The Fires of Midway attempts to recreate the titular battle in a simplified card game, featuring arial combat and bombing/ torpedo runs against enemy ships. There is a central board which identifies the location of the American and Japanese boats, since distance is a very important concept of the game. Players each have a force consisting of boats and aircraft, represented by cards. On their turns, players must make a choice between making an aggressive attack, hanging back and repairing the ship or a mix of both. Once the choice is made, the planes fly to their target and a battle takes place. Players earn VPs for damaging or sinking enemy ships and for shooting down a specific number of enemy planes. As the game progresses, managing between the fires and leaks on your ships and the need for pressing the attack becomes more of an issue.

On my first turn, I took a couple of planes out and found BHarmer's ship hiding behind low cloud cover. My middling squadron had apparently eaten their wheaties that morning because they kicked the tar out of them. He spent the rest of the game fighting fires and watched as my partner Shemp came and did a repeat performance on his other ship. Over the course of the game, many of the casualties the americans suffered were the result of sending short range planes beyond their range more than anything! Things evened up a little before the end but overall it was pretty one sided and we won decisively. Kozure tells us the results mirror history relatively closely.

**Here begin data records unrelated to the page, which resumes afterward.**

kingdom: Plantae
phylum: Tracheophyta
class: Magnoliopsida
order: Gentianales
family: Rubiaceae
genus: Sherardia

I had fun playing The Fires of Midway. For whatever reason, I got into it more than I often do and the random elements succeeded in making the game exciting. The game complexity and game length criticisms are valid, though. Our 4 player game wasn't over when we ended it 3+ hours later. There are a number of rules which felt like they could be dropped without sacrificing much in the gameplay, such as an elaborate targeting sub-mechanic which involves card play but ultimately only determines who gets to pick between two attack resolution tables.